1) 1/3, 2/5, 3/7, 4/9, 5/11

2) 2, 8, 18, 32, 50

3) 0, 1, 8, 27, 64

Can you show working out for each I don't know how to approach these types of questions.

Not going to give you answers, but even the answer to the first one seems a bit daft.

1. Look at the numbers themselves rather than the fractions. Comparing the numerators and the denominators each as a seperate sequence can give an answer.

2. As the bear said, divide them all by 2 and try and spot a pattern in the remaining numbers.

3. Cant really give any hints for this without giving it away. The sequence starts at n = 0 however.
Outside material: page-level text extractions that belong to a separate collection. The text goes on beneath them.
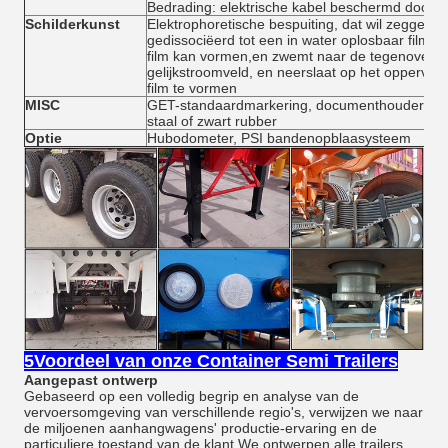
Bedrading: elektrische kabel beschermd door P
Schilderkunst
Elektrophoretische bespuiting, dat wil zeggen 
gedissociëerd tot een in water oplosbaar filmv
film kan vormen,en zwemt naar de tegenoverges
gelijkstroomveld, en neerslaat op het oppervla
film te vormen
MISC
GET-standaardmarkering, documenthouder, zi
staal of zwart rubber
Optie
Hubodometer, PSI bandenopblaasysteem
5Voordeel van onze Container Semi Trailers
Aangepast ontwerp
Gebaseerd op een volledig begrip en analyse van de
vervoersomgeving van verschillende regio's, verwijzen we naar
de miljoenen aanhangwagens' productie-ervaring en de
particuliere toestand van de klant,We ontwerpen alle trailers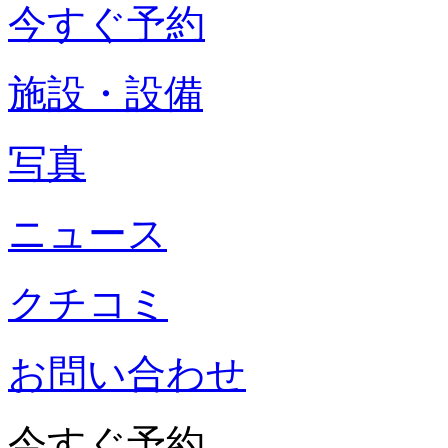
今すぐ予約
施設・設備
写真
ニュース
クチコミ
お問い合わせ
今すぐ予約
But how would I arrange it into an expression once I figured out the pattern?

If you have the first term of something (where n=1), consider what you'd do to 1 to make it into the first number of the sequence. Then consider the 2nd term and the 3rd term etc. When you find that pattern, you have the nth term. This would be what would do to any number (n) to give the result in the nth position of the sequence.

I know that, but it's tricky to figure out what you would do to 1 to make it into the first number of the sequence when considering the other terms. I use the arithmetic sequence for Q1 for the denominator. But if I can't look for an arithmetic sequence what other methods are there other than dividing by 2? Could I possibly try to do simultaneous?
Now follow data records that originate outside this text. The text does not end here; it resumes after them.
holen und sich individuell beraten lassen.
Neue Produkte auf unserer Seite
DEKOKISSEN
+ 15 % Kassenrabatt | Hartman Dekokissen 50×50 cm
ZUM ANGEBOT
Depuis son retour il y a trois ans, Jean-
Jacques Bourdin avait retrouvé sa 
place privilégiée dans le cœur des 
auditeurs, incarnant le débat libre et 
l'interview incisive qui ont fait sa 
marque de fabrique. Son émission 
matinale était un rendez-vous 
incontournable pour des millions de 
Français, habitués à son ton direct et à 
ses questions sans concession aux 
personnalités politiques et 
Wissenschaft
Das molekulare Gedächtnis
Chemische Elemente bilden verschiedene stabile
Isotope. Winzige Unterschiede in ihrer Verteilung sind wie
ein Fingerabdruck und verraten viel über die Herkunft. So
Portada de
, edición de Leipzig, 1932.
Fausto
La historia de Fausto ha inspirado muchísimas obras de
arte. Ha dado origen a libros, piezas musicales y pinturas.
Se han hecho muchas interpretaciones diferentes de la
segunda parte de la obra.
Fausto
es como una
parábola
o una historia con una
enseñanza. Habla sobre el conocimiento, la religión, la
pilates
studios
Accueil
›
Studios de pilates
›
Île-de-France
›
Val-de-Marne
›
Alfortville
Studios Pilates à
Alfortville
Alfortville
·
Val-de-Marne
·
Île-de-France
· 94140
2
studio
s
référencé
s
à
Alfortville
For the first, one, as an example, look at the numerators:

1, 2, 3, 4, 5

Then try and find the nth term of this sequence.
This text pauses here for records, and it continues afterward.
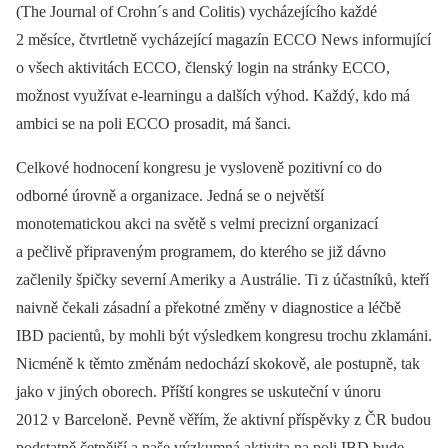
(The Journal of Crohn´s and Colitis) vycházejícího každé
2 měsíce, čtvrtletně vycházející magazín ECCO News informující
o všech aktivitách ECCO, členský login na stránky ECCO,
možnost využívat e-learningu a dalších výhod. Každý, kdo má
ambici se na poli ECCO prosadit, má šanci.
Celkové hodnocení kongresu je vysloveně pozitivní co do
odborné úrovně a organizace. Jedná se o největší
monotematickou akci na světě s velmi precizní organizací
a pečlivě připraveným programem, do kterého se již dávno
začlenily špičky severní Ameriky a Austrálie. Ti z účastníků, kteří
naivně čekali zásadní a překotné změny v diagnostice a léčbě
IBD pacientů, by mohli být výsledkem kongresu trochu zklamáni.
Nicméně k těmto změnám nedochází skokově, ale postupně, tak
jako v jiných oborech. Příští kongres se uskuteční v únoru
2012 v Barceloně. Pevně věřím, že aktivní příspěvky z ČR budou
podstatně četnější a naše výzkumná aktivita na poli IBD bude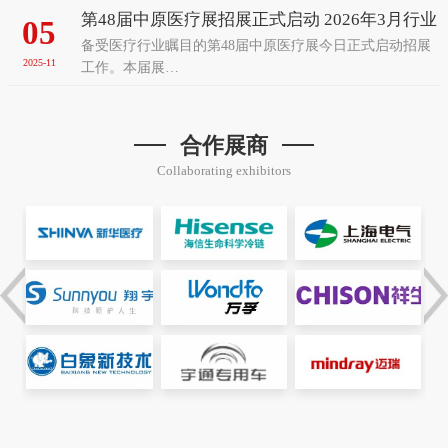
第48届中原医疗展招展正式启动 2026年3月行业
05
备受医疗行业瞩目的第48届中原医疗展今日正式启动招展
盛会再聚郑州
2025-11
工作。本届展…
合作展商
Collaborating exhibitors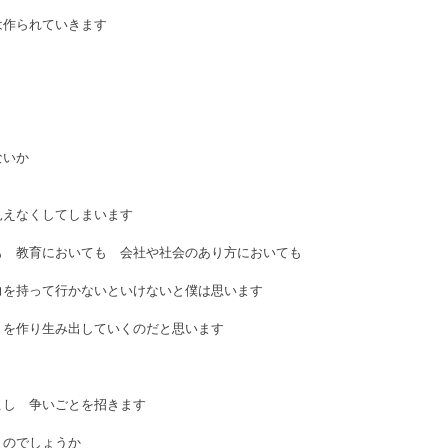
は作られていきます
ないか
見えなくしてしまいます
も　教育においても　会社や社会のあり方においても
力を持って行かないといけないと僕は思います
」を作り生み出していくのだと思います
こし　争いごとを招きます
くのでしょうか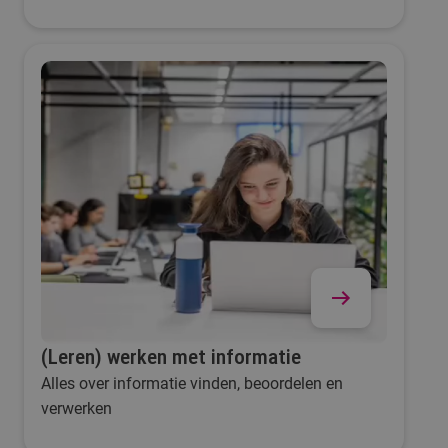
(Leren) werken met informatie
Alles over informatie vinden, beoordelen en
verwerken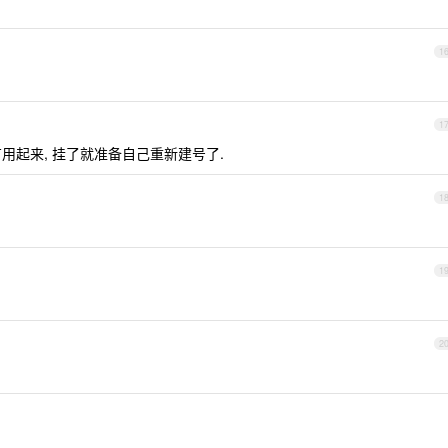
1
1
没有用起来, 挂了就准备自己重新建号了.
1
1
2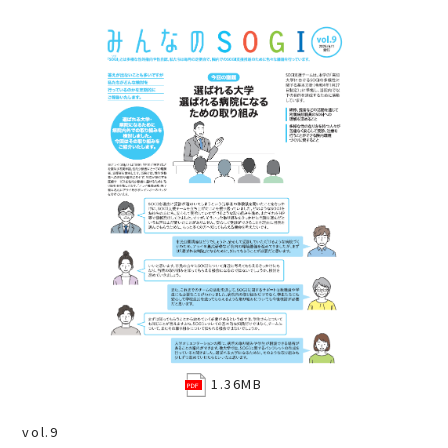
1.36MB
vol.9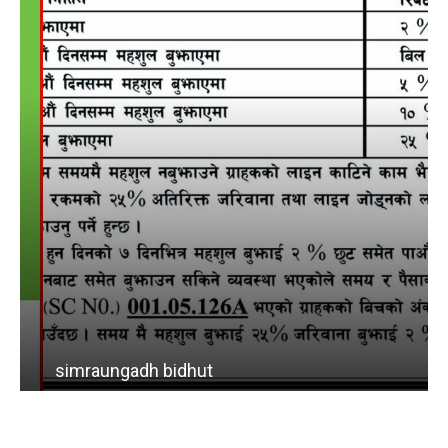
simraungadh bidhut
b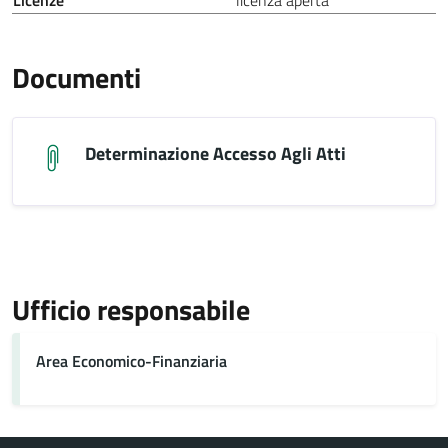
Licenze
licenza aperta
Documenti
Determinazione Accesso Agli Atti
Ufficio responsabile
Area Economico-Finanziaria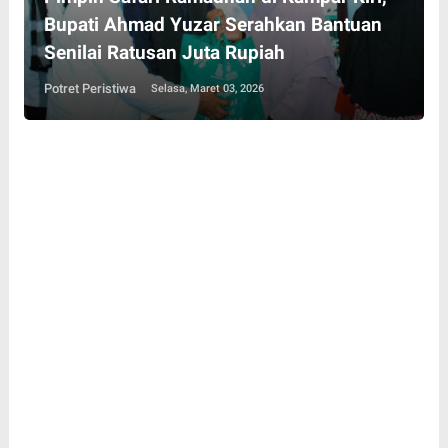
Bupati Ahmad Yuzar Serahkan Bantuan
Senilai Ratusan Juta Rupiah
Potret Peristiwa
Selasa, Maret 03, 2026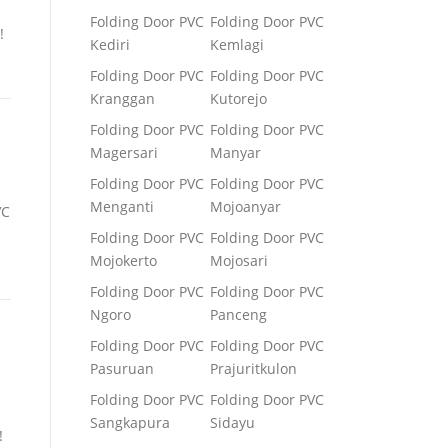
Folding Door PVC
Folding Door PVC
!
Kediri
Kemlagi
Folding Door PVC
Folding Door PVC
Kranggan
Kutorejo
Folding Door PVC
Folding Door PVC
Magersari
Manyar
Folding Door PVC
Folding Door PVC
Menganti
Mojoanyar
VC
Folding Door PVC
Folding Door PVC
Mojokerto
Mojosari
Folding Door PVC
Folding Door PVC
Ngoro
Panceng
Folding Door PVC
Folding Door PVC
Pasuruan
Prajuritkulon
Folding Door PVC
Folding Door PVC
Sangkapura
Sidayu
!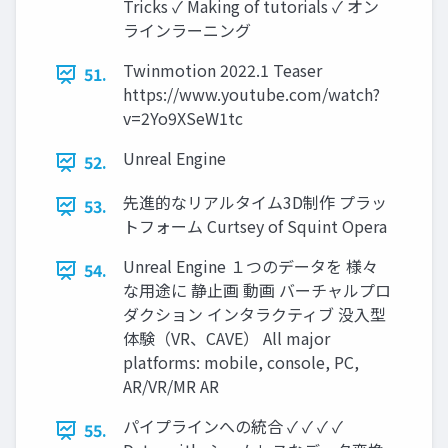
Tricks ✓ Making of tutorials ✓ オン
ラインラーニング
Twinmotion 2022.1 Teaser
51.
https://www.youtube.com/watch?
v=2Yo9XSeW1tc
Unreal Engine
52.
先進的なリアルタイム3D制作 プラッ
53.
トフォーム Curtsey of Squint Opera
Unreal Engine １つのデータを 様々
54.
な用途に 静止画 動画 バーチャルプロ
ダクション インタラクティブ 没入型
体験（VR、CAVE） All major
platforms: mobile, console, PC,
AR/VR/MR AR
パイプラインへの統合 ✓ ✓ ✓ ✓
55.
Then, look at the denominators:

3, 5, 7, 9, 11

Then try and find the nth term of this sequence.

And because we're dividing them, divide the nth term of the denominators by the nth term of the numerators.

I'm talking about the other 2 Q's I did Q1

Sorry, what did you get out of interest?

For question 2, after you divide by two, you get this sequence:

1, 4, 9, 16, 25

Then consider, what can you do with 1 (as in, the first term) to get an answer of 1? What about 2 (the second term) to get an answer of 4? And so on.

I got Un = 2/(2n-1) for Q1

For Q2 I tried when n=1, 2, 3, 4, 5 I could square n to get 1, 4,9,16,25

then times by 2 to go back to the normal sequence. Therefore Un = 2n^2.

Which is correct, thanks!

Well done, the first one is not quite right (I think you've wrote it in wrong).

Why divide the terms by 2 if they're even?